Written task
Pictures aside, can you reproduce the records word for word?

Recorded data

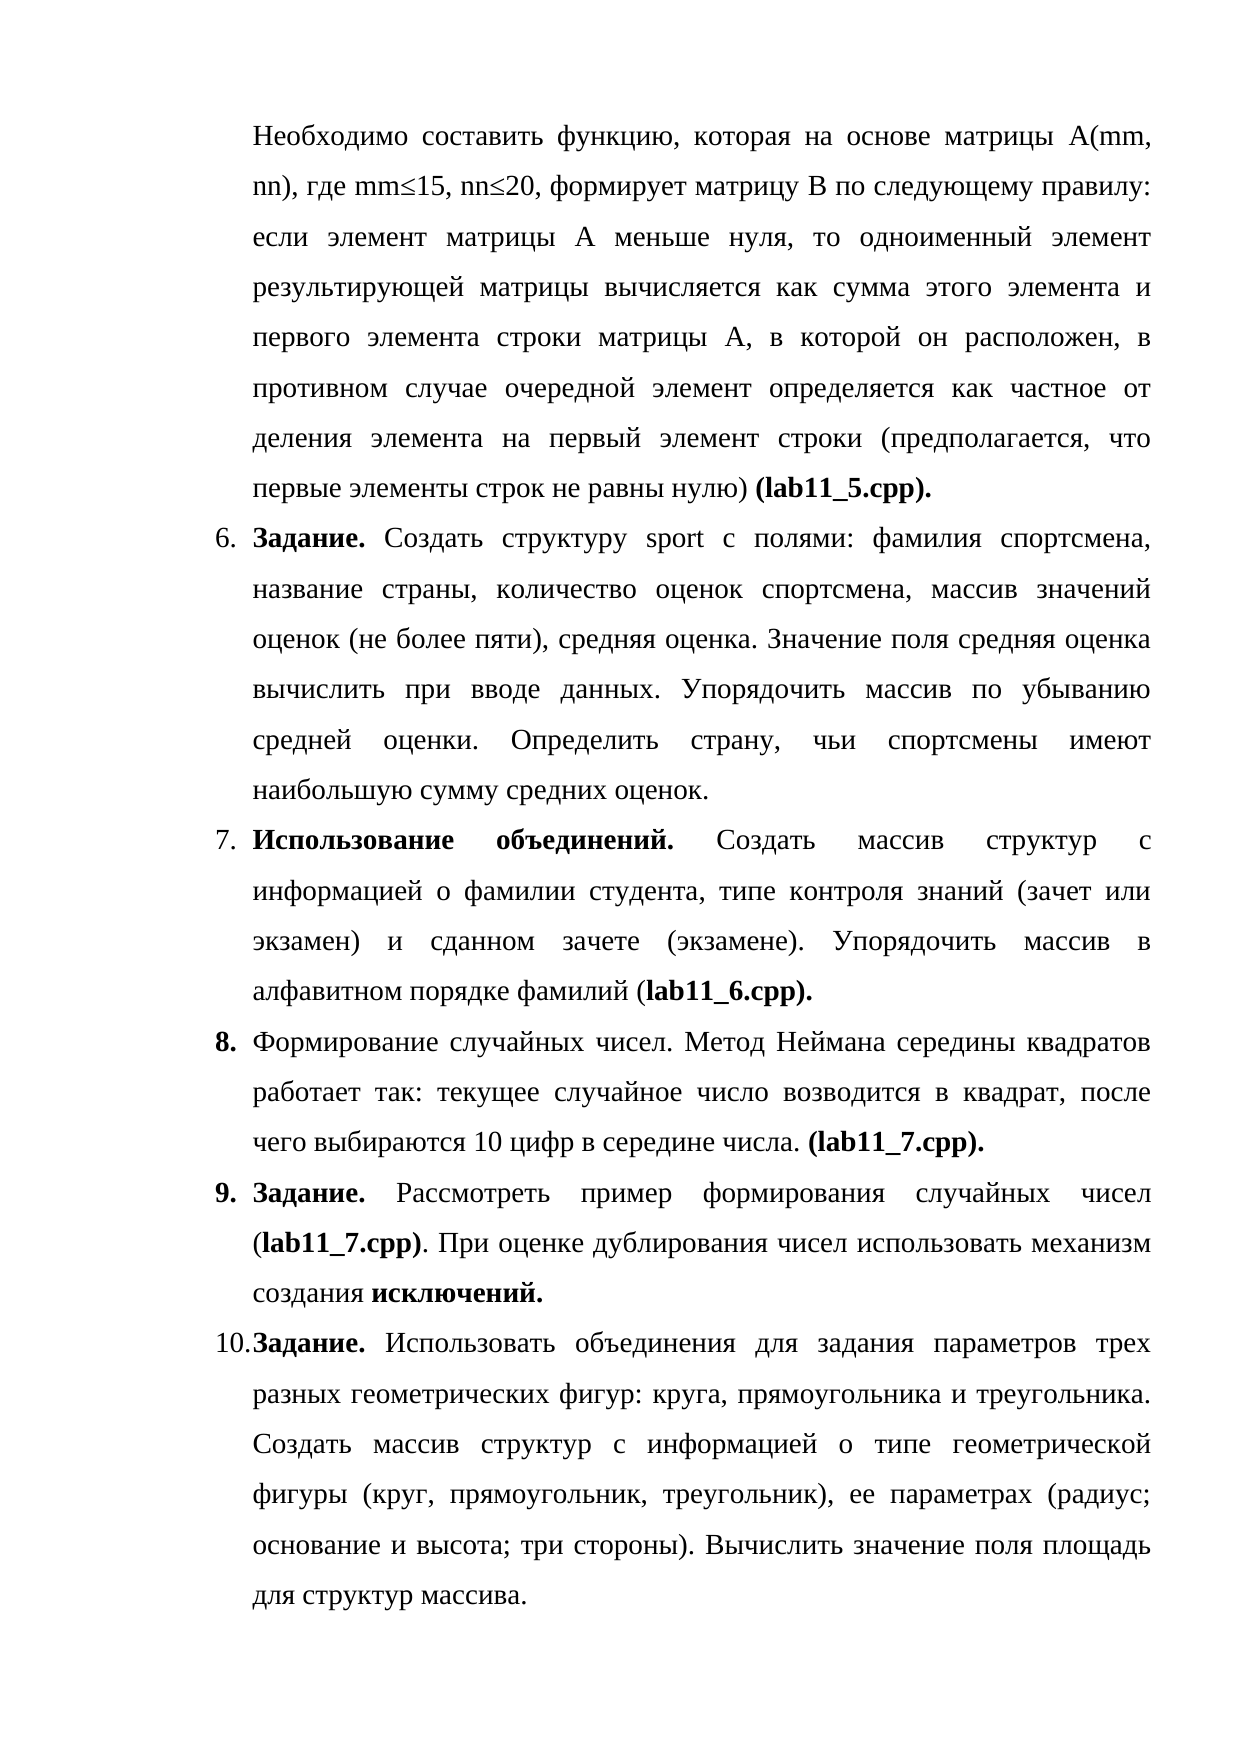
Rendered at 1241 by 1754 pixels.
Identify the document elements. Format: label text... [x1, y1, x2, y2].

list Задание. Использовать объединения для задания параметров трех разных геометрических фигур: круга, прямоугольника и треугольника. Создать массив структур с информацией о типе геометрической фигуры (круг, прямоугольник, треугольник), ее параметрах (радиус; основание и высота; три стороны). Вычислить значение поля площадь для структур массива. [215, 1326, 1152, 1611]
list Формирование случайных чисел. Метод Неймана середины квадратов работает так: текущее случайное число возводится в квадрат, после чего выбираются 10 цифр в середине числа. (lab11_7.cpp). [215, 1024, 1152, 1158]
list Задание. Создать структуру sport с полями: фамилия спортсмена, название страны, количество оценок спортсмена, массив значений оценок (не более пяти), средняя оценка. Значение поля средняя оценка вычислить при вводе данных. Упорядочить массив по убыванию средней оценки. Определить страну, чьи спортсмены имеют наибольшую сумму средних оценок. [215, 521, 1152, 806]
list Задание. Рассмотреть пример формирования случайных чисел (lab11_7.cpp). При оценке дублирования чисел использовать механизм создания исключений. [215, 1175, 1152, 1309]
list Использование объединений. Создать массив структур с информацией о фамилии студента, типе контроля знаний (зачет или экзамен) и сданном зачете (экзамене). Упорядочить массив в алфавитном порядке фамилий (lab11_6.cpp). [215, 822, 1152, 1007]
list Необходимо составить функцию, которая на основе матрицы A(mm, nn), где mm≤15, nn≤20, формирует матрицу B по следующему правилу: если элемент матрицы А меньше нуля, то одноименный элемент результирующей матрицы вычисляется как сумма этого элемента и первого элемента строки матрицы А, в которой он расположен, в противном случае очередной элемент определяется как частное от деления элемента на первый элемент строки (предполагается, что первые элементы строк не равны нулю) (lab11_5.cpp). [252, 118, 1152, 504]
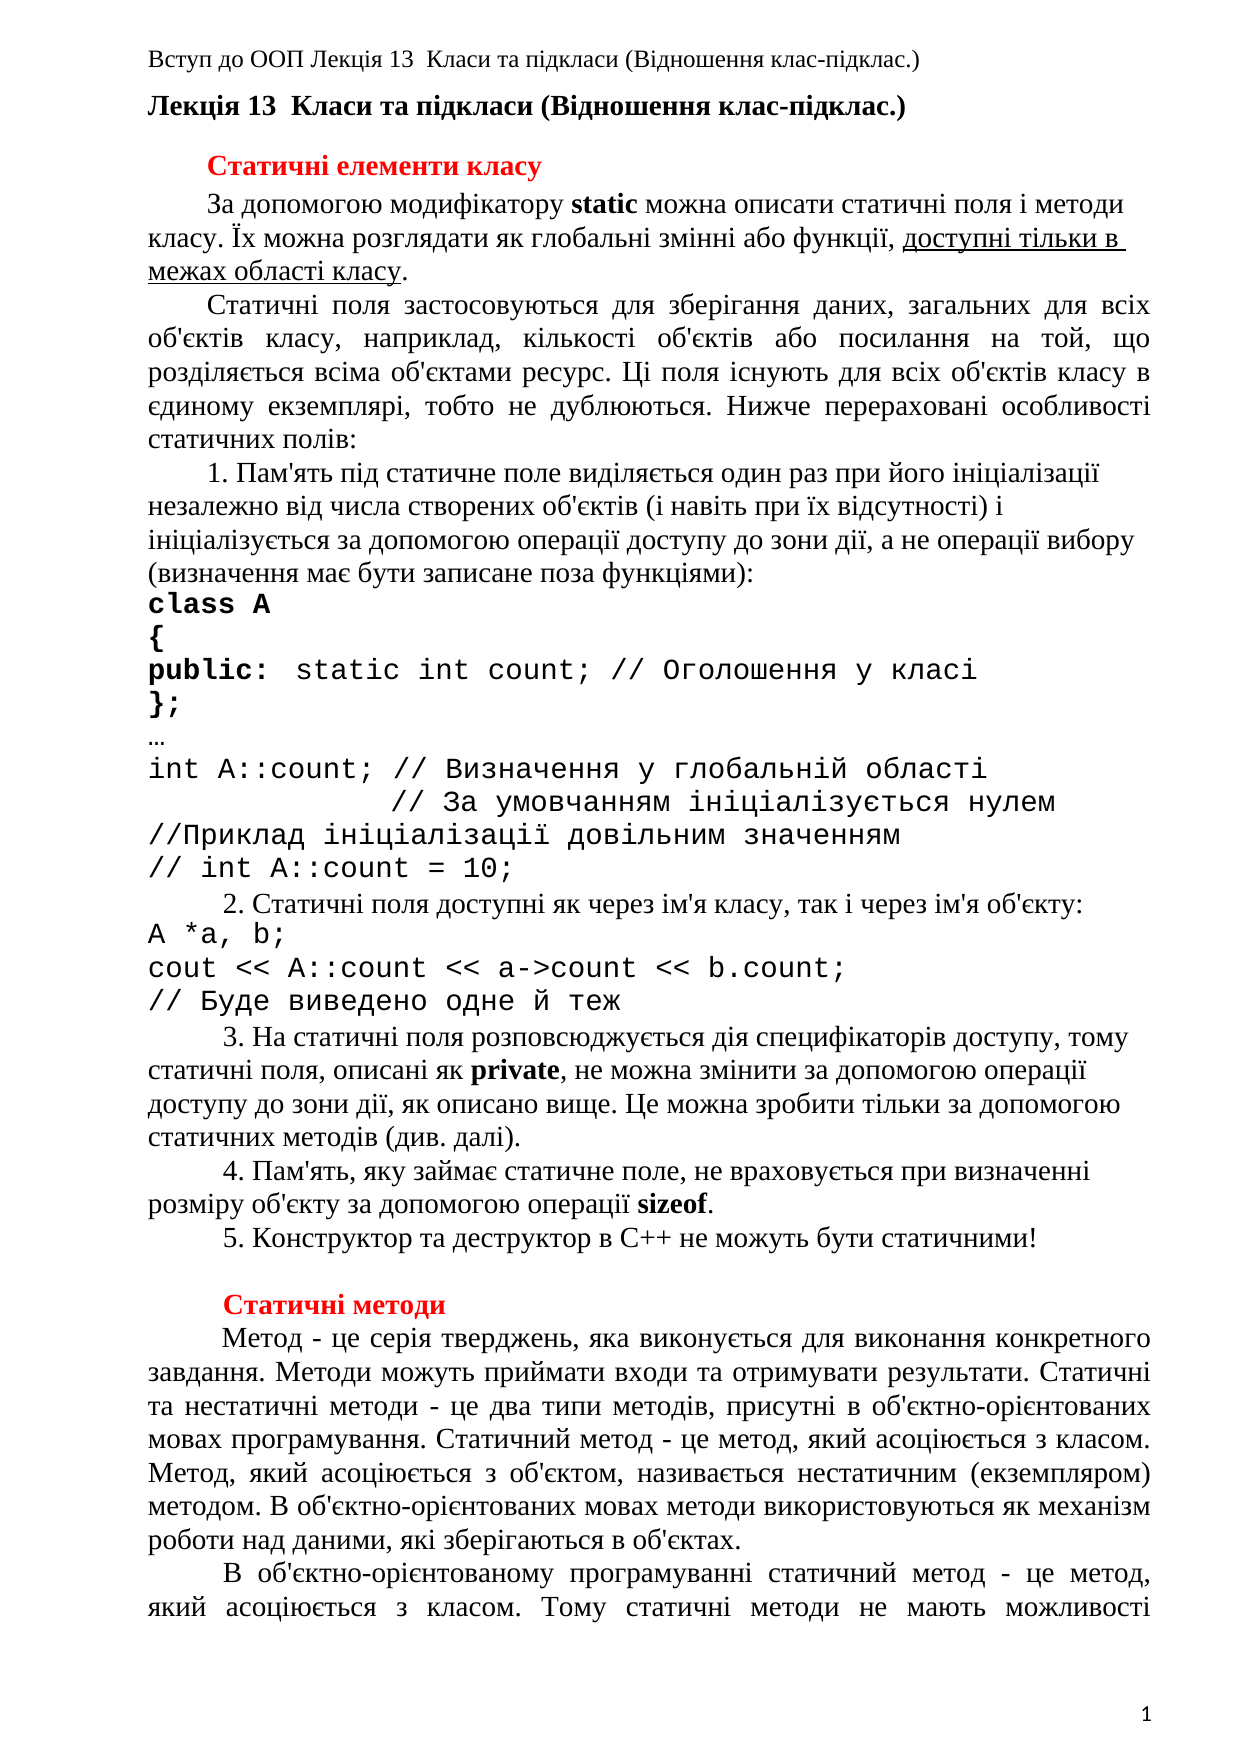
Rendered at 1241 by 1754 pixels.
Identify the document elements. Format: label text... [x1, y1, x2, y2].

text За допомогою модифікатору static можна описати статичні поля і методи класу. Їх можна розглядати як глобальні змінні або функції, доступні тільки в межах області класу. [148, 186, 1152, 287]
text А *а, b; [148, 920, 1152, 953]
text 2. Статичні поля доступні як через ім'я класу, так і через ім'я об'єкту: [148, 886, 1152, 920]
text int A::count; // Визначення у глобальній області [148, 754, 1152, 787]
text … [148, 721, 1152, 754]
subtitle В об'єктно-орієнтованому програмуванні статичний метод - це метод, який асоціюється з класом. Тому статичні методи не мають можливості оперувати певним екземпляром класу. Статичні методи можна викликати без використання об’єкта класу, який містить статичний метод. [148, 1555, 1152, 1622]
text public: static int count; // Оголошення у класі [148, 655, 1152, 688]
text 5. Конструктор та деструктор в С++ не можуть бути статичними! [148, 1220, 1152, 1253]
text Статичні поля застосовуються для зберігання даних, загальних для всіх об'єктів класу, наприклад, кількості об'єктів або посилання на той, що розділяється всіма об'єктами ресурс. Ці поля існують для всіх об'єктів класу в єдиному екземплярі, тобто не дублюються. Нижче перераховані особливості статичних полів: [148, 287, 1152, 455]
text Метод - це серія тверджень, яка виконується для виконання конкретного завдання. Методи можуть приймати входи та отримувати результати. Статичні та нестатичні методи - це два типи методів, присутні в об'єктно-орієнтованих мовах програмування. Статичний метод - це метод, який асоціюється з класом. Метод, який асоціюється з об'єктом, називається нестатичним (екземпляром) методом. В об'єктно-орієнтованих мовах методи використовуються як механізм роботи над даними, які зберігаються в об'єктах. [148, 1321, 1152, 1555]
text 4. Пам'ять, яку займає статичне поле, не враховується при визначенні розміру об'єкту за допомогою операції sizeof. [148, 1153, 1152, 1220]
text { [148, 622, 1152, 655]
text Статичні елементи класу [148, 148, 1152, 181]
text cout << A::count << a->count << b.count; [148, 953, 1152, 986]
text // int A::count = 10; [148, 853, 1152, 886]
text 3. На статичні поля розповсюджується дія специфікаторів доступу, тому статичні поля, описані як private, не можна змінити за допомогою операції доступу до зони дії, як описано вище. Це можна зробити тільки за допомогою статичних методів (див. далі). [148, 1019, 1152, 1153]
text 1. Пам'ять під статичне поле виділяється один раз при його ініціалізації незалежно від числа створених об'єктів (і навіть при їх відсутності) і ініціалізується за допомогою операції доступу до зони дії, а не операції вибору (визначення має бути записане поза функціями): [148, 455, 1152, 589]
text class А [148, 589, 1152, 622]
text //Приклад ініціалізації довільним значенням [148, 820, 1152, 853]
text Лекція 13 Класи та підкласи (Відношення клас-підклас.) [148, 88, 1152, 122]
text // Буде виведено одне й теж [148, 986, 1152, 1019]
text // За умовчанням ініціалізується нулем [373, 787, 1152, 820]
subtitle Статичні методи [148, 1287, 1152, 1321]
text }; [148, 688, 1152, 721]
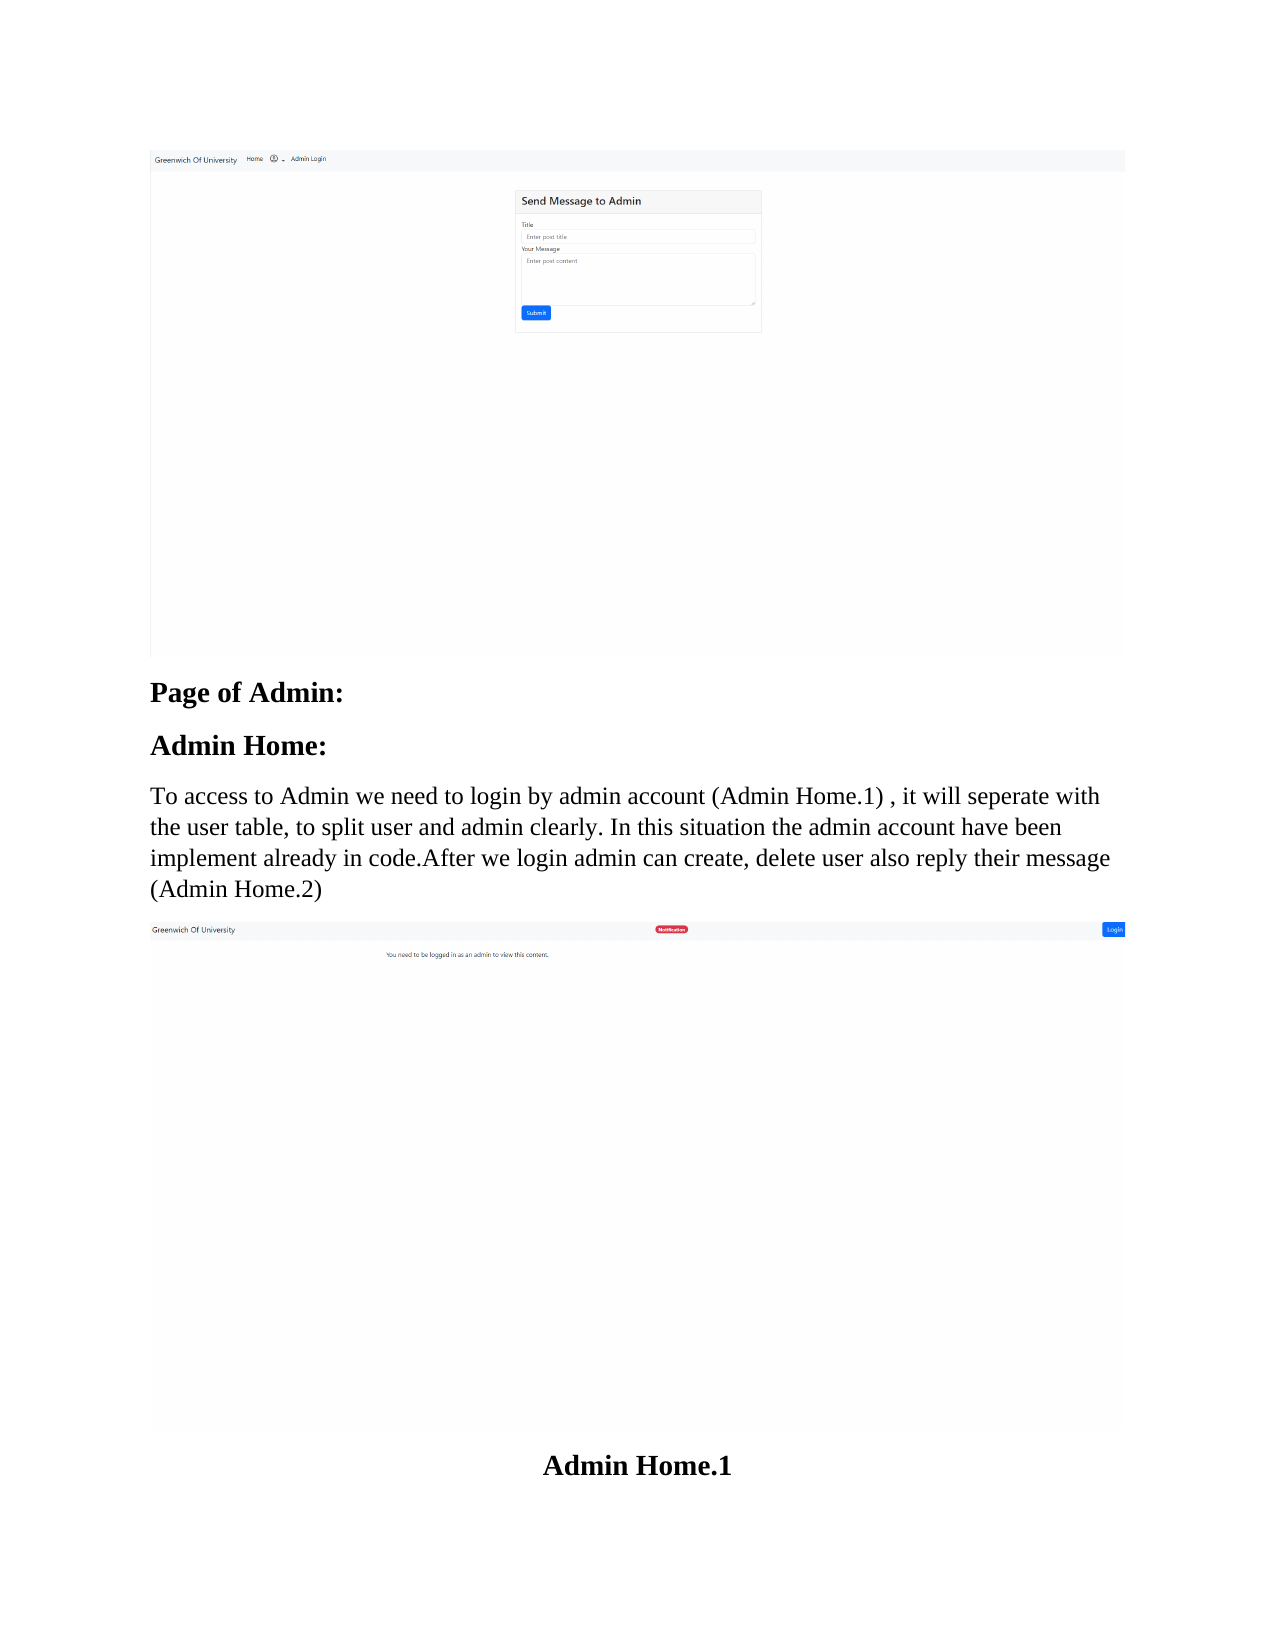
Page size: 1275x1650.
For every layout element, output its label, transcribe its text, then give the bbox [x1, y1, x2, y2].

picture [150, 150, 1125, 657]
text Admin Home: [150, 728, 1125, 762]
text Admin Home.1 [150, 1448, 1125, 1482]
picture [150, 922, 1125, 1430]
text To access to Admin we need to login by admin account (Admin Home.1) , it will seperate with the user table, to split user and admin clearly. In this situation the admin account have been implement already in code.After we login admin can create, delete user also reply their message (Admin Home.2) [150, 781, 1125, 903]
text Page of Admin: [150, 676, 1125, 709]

Answer
Rendered at 1241 by 1754 pixels.
Identify the document elements. Format: label text... [x1, y1, x2, y2].

list Задание. Использовать объединения для задания параметров трех разных геометрических фигур: круга, прямоугольника и треугольника. Создать массив структур с информацией о типе геометрической фигуры (круг, прямоугольник, треугольник), ее параметрах (радиус; основание и высота; три стороны). Вычислить значение поля площадь для структур массива. [215, 1326, 1152, 1611]
list Формирование случайных чисел. Метод Неймана середины квадратов работает так: текущее случайное число возводится в квадрат, после чего выбираются 10 цифр в середине числа. (lab11_7.cpp). [215, 1024, 1152, 1158]
list Задание. Создать структуру sport с полями: фамилия спортсмена, название страны, количество оценок спортсмена, массив значений оценок (не более пяти), средняя оценка. Значение поля средняя оценка вычислить при вводе данных. Упорядочить массив по убыванию средней оценки. Определить страну, чьи спортсмены имеют наибольшую сумму средних оценок. [215, 521, 1152, 806]
list Задание. Рассмотреть пример формирования случайных чисел (lab11_7.cpp). При оценке дублирования чисел использовать механизм создания исключений. [215, 1175, 1152, 1309]
list Использование объединений. Создать массив структур с информацией о фамилии студента, типе контроля знаний (зачет или экзамен) и сданном зачете (экзамене). Упорядочить массив в алфавитном порядке фамилий (lab11_6.cpp). [215, 822, 1152, 1007]
list Необходимо составить функцию, которая на основе матрицы A(mm, nn), где mm≤15, nn≤20, формирует матрицу B по следующему правилу: если элемент матрицы А меньше нуля, то одноименный элемент результирующей матрицы вычисляется как сумма этого элемента и первого элемента строки матрицы А, в которой он расположен, в противном случае очередной элемент определяется как частное от деления элемента на первый элемент строки (предполагается, что первые элементы строк не равны нулю) (lab11_5.cpp). [252, 118, 1152, 504]
Rendered at 1241 by 1754 pixels.
Identify the document elements. Format: label text... [x1, y1, x2, y2].

text За допомогою модифікатору static можна описати статичні поля і методи класу. Їх можна розглядати як глобальні змінні або функції, доступні тільки в межах області класу. [148, 186, 1152, 287]
text А *а, b; [148, 920, 1152, 953]
text 2. Статичні поля доступні як через ім'я класу, так і через ім'я об'єкту: [148, 886, 1152, 920]
text int A::count; // Визначення у глобальній області [148, 754, 1152, 787]
text … [148, 721, 1152, 754]
subtitle В об'єктно-орієнтованому програмуванні статичний метод - це метод, який асоціюється з класом. Тому статичні методи не мають можливості оперувати певним екземпляром класу. Статичні методи можна викликати без використання об’єкта класу, який містить статичний метод. [148, 1555, 1152, 1622]
text public: static int count; // Оголошення у класі [148, 655, 1152, 688]
text 5. Конструктор та деструктор в С++ не можуть бути статичними! [148, 1220, 1152, 1253]
text Статичні поля застосовуються для зберігання даних, загальних для всіх об'єктів класу, наприклад, кількості об'єктів або посилання на той, що розділяється всіма об'єктами ресурс. Ці поля існують для всіх об'єктів класу в єдиному екземплярі, тобто не дублюються. Нижче перераховані особливості статичних полів: [148, 287, 1152, 455]
text Метод - це серія тверджень, яка виконується для виконання конкретного завдання. Методи можуть приймати входи та отримувати результати. Статичні та нестатичні методи - це два типи методів, присутні в об'єктно-орієнтованих мовах програмування. Статичний метод - це метод, який асоціюється з класом. Метод, який асоціюється з об'єктом, називається нестатичним (екземпляром) методом. В об'єктно-орієнтованих мовах методи використовуються як механізм роботи над даними, які зберігаються в об'єктах. [148, 1321, 1152, 1555]
text 4. Пам'ять, яку займає статичне поле, не враховується при визначенні розміру об'єкту за допомогою операції sizeof. [148, 1153, 1152, 1220]
text { [148, 622, 1152, 655]
text Статичні елементи класу [148, 148, 1152, 181]
text cout << A::count << a->count << b.count; [148, 953, 1152, 986]
text // int A::count = 10; [148, 853, 1152, 886]
text 3. На статичні поля розповсюджується дія специфікаторів доступу, тому статичні поля, описані як private, не можна змінити за допомогою операції доступу до зони дії, як описано вище. Це можна зробити тільки за допомогою статичних методів (див. далі). [148, 1019, 1152, 1153]
text 1. Пам'ять під статичне поле виділяється один раз при його ініціалізації незалежно від числа створених об'єктів (і навіть при їх відсутності) і ініціалізується за допомогою операції доступу до зони дії, а не операції вибору (визначення має бути записане поза функціями): [148, 455, 1152, 589]
text class А [148, 589, 1152, 622]
text //Приклад ініціалізації довільним значенням [148, 820, 1152, 853]
text Лекція 13 Класи та підкласи (Відношення клас-підклас.) [148, 88, 1152, 122]
text // Буде виведено одне й теж [148, 986, 1152, 1019]
text // За умовчанням ініціалізується нулем [373, 787, 1152, 820]
subtitle Статичні методи [148, 1287, 1152, 1321]
text }; [148, 688, 1152, 721]
Page size: 1275x1650.
For every layout element, output its label, transcribe its text, then give the bbox [x1, y1, x2, y2].

picture [150, 150, 1125, 657]
text Admin Home: [150, 728, 1125, 762]
text Admin Home.1 [150, 1448, 1125, 1482]
picture [150, 922, 1125, 1430]
text To access to Admin we need to login by admin account (Admin Home.1) , it will seperate with the user table, to split user and admin clearly. In this situation the admin account have been implement already in code.After we login admin can create, delete user also reply their message (Admin Home.2) [150, 781, 1125, 903]
text Page of Admin: [150, 676, 1125, 709]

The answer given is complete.